__DESCRIPTION OF THE TASK__
Reproduce exactly, from the line containing "assign f2 = d6;", every line down to the end of the data below.

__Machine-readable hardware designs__
● ● ● ● ● ● ●
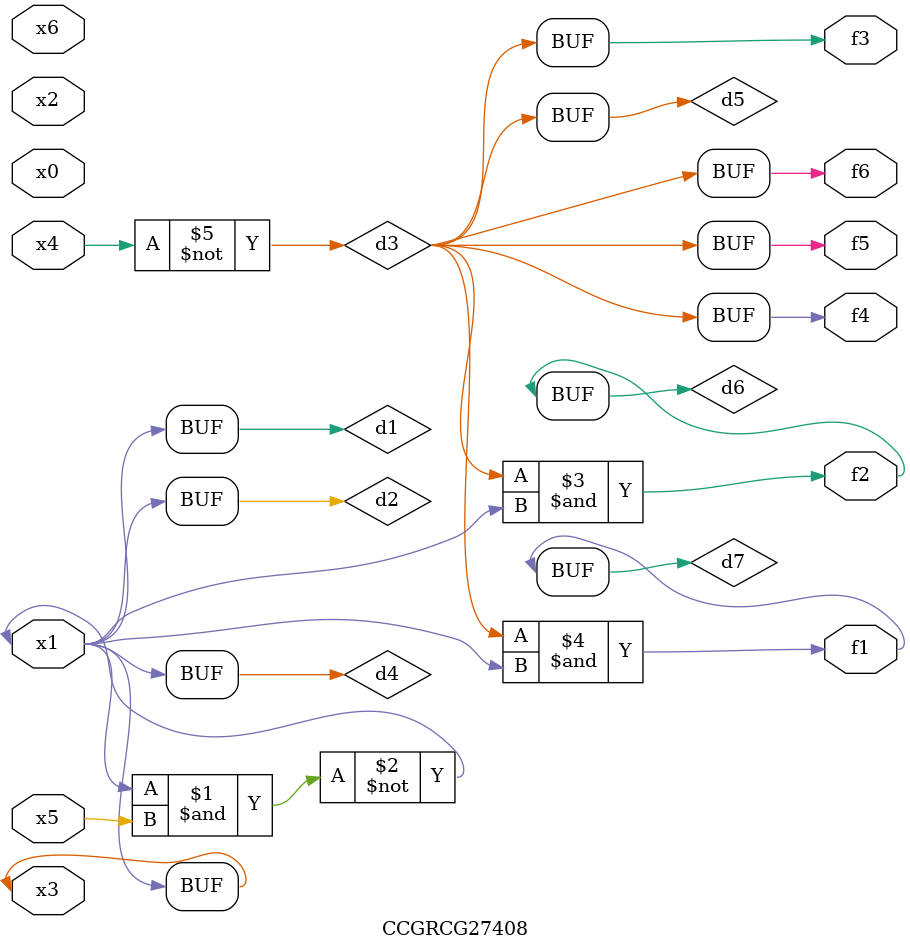
<source format=v>
module CCGRCG27408(
	input x0, x1, x2, x3, x4, x5, x6,
	output f1, f2, f3, f4, f5, f6
);

	wire d1, d2, d3, d4, d5, d6, d7;

	buf (d1, x1, x3);
	nand (d2, x1, x5);
	not (d3, x4);
	buf (d4, d1, d2);
	buf (d5, d3);
	and (d6, d3, d4);
	and (d7, d3, d4);
	assign f1 = d7;
	assign f2 = d6;
	assign f3 = d5;
	assign f4 = d5;
	assign f5 = d5;
	assign f6 = d5;
endmodule

</source>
● ● ● ● ● ● ●
__SOLUTION TO THE PROBLEM__
	assign f2 = d6;
	assign f3 = d5;
	assign f4 = d5;
	assign f5 = d5;
	assign f6 = d5;
endmodule

</source>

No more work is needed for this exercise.